» Übungstext:
<<<<
Samstag, 29. Februar 2020

Präsident von Guinea verschiebt umstrittenes Referendum und Wahl

Der Präsident des westafrikanischen Guinea, Alpha Condé, hat das für Sonntag geplante umstrittene Verfassungsreferendum und die Parlamentswahl verschoben.

Der Präsident des westafrikanischen Guinea, Alpha Condé, hat das für Sonntag geplante umstrittene Verfassungsreferendum und die Parlamentswahl verschoben.
Der Präsident des westafrikanischen Guinea, Alpha Condé, hat das für Sonntag geplante umstrittene Verfassungsreferendum und die Parlamentswahl verschoben. - Foto: © APA/afp / MICHAEL TEWELDE
Es sei seine nationale und regionale Verantwortung, das Verfassungsreferendum und die Parlamentswahl zu verschieben, sagte Condé am späten Freitagabend im Staatsfernsehen, nannte aber keine Details.
>>>>
» Zu bearbeiten:
1. Beantworte zum Bericht über die Wahlverschiebung in Guinea diese Fragen:
(a) Wie heißt der Präsident von Guinea?
(b) Für welchen Tag waren das Referendum und die Parlamentswahl geplant?
(c) Über welches Medium äußerte sich der Präsident zur Verschiebung?
2. Setze den Bericht über die Wahlverschiebung in Guinea nach seinem letzten Satz fort.

(Gesammelte Daten)
<<<<
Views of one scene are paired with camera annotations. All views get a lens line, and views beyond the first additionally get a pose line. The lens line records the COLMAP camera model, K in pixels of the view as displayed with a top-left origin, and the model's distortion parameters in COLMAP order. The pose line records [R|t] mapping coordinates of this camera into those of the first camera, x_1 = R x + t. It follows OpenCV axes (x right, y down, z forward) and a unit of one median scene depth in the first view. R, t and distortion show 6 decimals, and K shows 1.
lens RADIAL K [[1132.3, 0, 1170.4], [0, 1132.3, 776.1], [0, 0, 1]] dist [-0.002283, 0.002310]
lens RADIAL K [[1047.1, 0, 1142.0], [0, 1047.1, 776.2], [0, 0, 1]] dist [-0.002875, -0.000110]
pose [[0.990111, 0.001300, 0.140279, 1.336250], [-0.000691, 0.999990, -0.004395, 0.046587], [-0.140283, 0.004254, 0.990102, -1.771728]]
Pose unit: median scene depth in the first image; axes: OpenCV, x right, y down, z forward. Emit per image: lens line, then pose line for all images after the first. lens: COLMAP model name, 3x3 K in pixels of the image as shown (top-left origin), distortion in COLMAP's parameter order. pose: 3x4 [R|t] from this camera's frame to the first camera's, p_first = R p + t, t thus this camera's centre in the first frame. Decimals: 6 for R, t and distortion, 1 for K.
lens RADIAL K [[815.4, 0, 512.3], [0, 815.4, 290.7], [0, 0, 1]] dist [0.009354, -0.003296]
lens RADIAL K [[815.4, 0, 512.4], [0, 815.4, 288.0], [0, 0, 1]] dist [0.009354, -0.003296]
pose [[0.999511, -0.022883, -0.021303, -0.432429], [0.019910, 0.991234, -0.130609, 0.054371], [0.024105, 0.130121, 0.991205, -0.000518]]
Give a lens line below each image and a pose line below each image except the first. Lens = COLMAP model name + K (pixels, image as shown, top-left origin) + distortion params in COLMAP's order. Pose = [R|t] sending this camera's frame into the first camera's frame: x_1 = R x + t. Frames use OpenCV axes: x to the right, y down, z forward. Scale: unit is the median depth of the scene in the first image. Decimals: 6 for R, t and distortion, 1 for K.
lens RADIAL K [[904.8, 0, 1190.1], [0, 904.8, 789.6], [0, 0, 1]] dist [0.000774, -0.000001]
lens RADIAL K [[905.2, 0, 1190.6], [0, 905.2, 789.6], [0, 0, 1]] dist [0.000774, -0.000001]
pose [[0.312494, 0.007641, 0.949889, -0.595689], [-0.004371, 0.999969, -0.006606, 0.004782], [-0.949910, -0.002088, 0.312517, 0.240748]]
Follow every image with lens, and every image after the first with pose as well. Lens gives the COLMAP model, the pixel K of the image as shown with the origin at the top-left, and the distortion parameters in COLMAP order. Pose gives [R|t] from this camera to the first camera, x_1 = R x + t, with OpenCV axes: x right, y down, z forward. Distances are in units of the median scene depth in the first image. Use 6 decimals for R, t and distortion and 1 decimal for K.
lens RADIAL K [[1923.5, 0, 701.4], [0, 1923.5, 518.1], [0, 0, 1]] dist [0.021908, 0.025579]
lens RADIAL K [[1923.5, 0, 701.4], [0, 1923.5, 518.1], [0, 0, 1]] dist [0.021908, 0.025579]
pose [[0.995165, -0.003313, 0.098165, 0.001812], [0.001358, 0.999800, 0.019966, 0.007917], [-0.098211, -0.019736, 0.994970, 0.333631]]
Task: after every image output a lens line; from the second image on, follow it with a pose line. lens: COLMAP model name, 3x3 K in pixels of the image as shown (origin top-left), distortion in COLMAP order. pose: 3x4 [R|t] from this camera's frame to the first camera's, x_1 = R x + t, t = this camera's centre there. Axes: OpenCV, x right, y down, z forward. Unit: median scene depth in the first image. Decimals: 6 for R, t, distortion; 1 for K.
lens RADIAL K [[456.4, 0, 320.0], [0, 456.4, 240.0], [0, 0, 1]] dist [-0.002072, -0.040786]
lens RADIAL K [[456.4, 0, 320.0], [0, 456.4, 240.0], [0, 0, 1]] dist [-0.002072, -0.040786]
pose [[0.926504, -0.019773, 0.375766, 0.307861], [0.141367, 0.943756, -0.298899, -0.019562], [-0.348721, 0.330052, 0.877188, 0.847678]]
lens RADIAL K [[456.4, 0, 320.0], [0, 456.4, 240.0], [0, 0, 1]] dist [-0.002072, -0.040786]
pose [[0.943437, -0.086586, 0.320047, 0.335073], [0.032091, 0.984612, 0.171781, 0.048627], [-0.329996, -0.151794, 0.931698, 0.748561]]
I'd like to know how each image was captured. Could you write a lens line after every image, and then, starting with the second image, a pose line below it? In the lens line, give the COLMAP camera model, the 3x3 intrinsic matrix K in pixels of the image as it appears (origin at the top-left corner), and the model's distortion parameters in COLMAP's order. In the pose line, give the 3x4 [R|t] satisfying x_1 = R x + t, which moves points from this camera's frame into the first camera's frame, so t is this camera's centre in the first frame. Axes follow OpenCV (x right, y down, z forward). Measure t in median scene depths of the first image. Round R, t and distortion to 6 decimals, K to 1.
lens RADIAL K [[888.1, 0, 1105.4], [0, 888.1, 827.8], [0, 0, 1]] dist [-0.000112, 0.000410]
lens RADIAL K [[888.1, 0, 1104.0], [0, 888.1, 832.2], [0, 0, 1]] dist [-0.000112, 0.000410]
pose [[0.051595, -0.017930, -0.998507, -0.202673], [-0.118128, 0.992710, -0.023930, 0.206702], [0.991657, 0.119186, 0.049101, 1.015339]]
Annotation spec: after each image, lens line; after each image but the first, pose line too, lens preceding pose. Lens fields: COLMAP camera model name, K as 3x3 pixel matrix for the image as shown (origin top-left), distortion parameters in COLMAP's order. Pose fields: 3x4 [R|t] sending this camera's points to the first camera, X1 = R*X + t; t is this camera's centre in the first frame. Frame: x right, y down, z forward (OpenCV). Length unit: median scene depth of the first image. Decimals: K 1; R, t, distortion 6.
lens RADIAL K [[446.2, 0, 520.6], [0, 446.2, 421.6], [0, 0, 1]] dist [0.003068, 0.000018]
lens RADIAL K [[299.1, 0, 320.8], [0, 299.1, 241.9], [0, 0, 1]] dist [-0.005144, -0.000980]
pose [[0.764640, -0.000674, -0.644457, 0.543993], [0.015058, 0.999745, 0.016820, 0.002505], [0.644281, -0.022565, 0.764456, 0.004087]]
>>>>
» Lösungen:
1.
(a) Alpha Condé
(b) Für Sonntag
(c) Über das Staatsfernsehen

2.
Die Abstimmungen würden in 2 Wochen stattfinden.
Zuvor hatte es international Bedenken wegen der geplanten Wahl und des Referendums gegeben. Die Afrikanische Union (AU) erklärte am Freitag, sie werde die Beobachtermission für die Parlamentswahl auch wegen einer Kontroverse um das Wählerverzeichnis zurückziehen.


Am Sonntag sollten die Bürger über ein neues Parlament und eine Verfassungsänderung abstimmen. Dies könnte dem seit 2010 amtierenden Condé erlauben, sich bei der Präsidentenwahl später in diesem Jahr für eine dritte Amtszeit zu bewerben, die ihm unter der derzeitigen Verfassung nicht gewährt ist. Einige Oppositionsgruppen hatten geplant, das Referendum zu boykottieren.


Seit Oktober vergangenen Jahres hat die FNDC, eine Koalition an Oppositionsparteien und Nichtregierungsorganisationen, Proteste gegen die geplante Verfassungsänderung in Guinea organisiert. Sicherheitskräfte hätten teilweise Tränengas und Schusswaffen gegen Demonstranten eingesetzt, sagte Human Rights Watch.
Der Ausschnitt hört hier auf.